Critical evaluation of the project at this, prototype stage.

Where are we with respect to the vision?

All the ingredients are there to meet the brief. We have a narrative embodied within the user interactions, and visual effects. We have the visual story telling through the progression between abstract yet distinct phases. The entire piece is driven through users making choices and acting on them. And we have a working set of technology that delivers them in a reliable and performant way.

Next Steps

What is missing seems to be an orchestration, making the narrative really tell the story, really motivate the users to take action, and feel the consequence. I feel this is 80% about testing and fine tuning now that we have a very workable prototype. Work is also needed on the user interface and context setting for the viewer.

I actually think that a separate ideation, development stream for this, separate from the technical osculation would be worthwhile.
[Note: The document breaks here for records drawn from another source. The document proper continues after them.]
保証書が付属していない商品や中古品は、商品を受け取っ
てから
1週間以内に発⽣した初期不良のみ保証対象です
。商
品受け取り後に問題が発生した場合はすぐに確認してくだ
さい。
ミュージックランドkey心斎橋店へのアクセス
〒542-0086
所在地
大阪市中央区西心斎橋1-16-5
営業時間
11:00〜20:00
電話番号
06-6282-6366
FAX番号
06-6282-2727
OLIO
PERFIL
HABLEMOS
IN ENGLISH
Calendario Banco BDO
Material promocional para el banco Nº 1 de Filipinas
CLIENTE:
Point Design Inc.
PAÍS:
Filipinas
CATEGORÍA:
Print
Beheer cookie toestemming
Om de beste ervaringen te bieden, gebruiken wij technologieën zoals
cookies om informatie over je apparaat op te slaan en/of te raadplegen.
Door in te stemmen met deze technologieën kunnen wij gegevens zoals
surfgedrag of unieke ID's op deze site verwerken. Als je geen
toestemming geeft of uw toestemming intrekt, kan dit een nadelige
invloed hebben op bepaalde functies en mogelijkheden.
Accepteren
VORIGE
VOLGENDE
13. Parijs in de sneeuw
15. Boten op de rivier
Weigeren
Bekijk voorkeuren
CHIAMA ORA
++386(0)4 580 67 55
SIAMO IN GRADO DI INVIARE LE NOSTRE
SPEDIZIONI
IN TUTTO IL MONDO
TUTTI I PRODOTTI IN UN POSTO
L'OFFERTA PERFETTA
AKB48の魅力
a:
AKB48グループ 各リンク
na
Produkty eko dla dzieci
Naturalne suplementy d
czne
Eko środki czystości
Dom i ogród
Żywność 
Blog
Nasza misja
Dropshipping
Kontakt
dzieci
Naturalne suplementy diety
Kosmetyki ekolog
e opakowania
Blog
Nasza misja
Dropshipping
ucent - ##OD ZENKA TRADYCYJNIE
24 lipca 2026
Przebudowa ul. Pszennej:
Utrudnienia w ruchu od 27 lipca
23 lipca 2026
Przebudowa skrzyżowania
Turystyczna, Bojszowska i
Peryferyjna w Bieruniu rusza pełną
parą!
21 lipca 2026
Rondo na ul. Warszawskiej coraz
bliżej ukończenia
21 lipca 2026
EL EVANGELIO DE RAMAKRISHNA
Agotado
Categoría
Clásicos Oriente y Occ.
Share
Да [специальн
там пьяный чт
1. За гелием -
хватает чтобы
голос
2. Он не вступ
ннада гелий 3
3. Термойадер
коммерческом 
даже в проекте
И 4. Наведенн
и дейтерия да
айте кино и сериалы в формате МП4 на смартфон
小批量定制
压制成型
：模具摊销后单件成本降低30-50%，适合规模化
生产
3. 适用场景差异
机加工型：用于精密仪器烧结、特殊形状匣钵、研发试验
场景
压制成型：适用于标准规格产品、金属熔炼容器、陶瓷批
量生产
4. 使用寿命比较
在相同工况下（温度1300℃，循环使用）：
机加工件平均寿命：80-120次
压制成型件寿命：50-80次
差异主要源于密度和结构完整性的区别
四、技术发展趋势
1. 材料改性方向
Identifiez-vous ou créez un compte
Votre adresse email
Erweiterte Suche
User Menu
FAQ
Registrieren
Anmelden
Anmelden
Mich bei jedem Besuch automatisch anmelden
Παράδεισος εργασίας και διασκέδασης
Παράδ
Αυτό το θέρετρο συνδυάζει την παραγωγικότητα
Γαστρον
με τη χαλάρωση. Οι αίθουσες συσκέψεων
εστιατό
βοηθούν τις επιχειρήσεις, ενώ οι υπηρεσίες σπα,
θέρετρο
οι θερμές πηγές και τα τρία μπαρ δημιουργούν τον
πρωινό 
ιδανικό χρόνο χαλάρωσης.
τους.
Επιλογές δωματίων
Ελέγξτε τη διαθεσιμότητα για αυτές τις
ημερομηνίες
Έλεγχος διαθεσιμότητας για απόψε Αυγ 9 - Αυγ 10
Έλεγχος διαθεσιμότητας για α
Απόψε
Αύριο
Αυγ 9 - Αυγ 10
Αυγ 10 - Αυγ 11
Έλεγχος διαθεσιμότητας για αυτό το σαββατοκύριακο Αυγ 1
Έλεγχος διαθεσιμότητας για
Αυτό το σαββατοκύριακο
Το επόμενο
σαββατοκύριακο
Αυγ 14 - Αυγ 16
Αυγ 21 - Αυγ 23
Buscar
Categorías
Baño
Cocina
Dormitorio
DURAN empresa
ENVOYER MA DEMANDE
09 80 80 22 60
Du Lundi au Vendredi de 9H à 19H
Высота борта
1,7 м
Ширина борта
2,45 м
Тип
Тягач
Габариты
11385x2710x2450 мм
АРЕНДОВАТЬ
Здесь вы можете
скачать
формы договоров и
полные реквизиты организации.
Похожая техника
I have heard artists describe the need to see your piece from an audience perspective, in its intended place. What do they expect? What do they know already? what do you want them to know? How might you want them to feel during, after? This would inform the wrapping and placing of the project for exhibiting, and also the practical needs from a user interface and illuminating information provided.

Value goals

Notwithstanding the orchestration/experience flaw mentioned above, I believe that this project delivers against the identified value goals, were it to be exhibited. These were cultural, society, artistic, and public engagement. Were this to be a grant funded project in an exhibition space, I would undertake surveys with visitors to gauge their feelings agains these value measures.

My own personal goals

To conclude the reflection section, I happy with how most elements of the project have progressed. While I have ended the module with a fully working prototype, I would like to spend time polishing the overall experience in the light of narrative and experience play testing. This would ensure that all the hard creative and technical work delivers a satisfying, illuminating experience.